Excerpts from a dataset:
....................
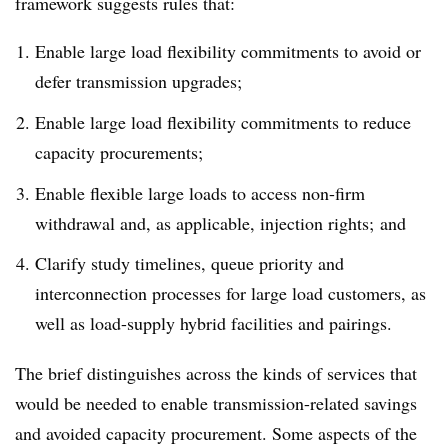
framework suggests rules that:
Enable large load flexibility commitments to avoid or
defer transmission upgrades;
Enable large load flexibility commitments to reduce
capacity procurements;
Enable flexible large loads to access non-firm
withdrawal and, as applicable, injection rights; and
Clarify study timelines, queue priority and
interconnection processes for large load customers, as
well as load-supply hybrid facilities and pairings.
The brief distinguishes across the kinds of services that
would be needed to enable transmission-related savings
and avoided capacity procurement. Some aspects of the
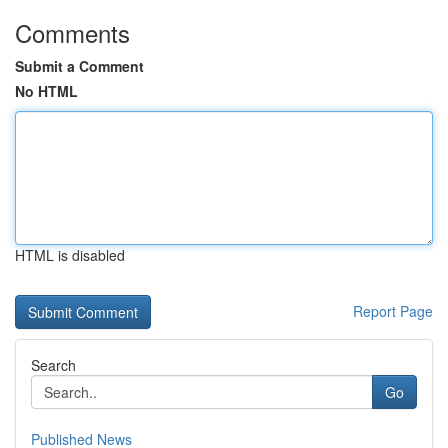
Comments
Submit a Comment
No HTML
HTML is disabled
Report Page
Search
Go
Published News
....................
● **About this task**:
For the records above, state how many lines contain "large", and nothing more.

● **Written solution**:
4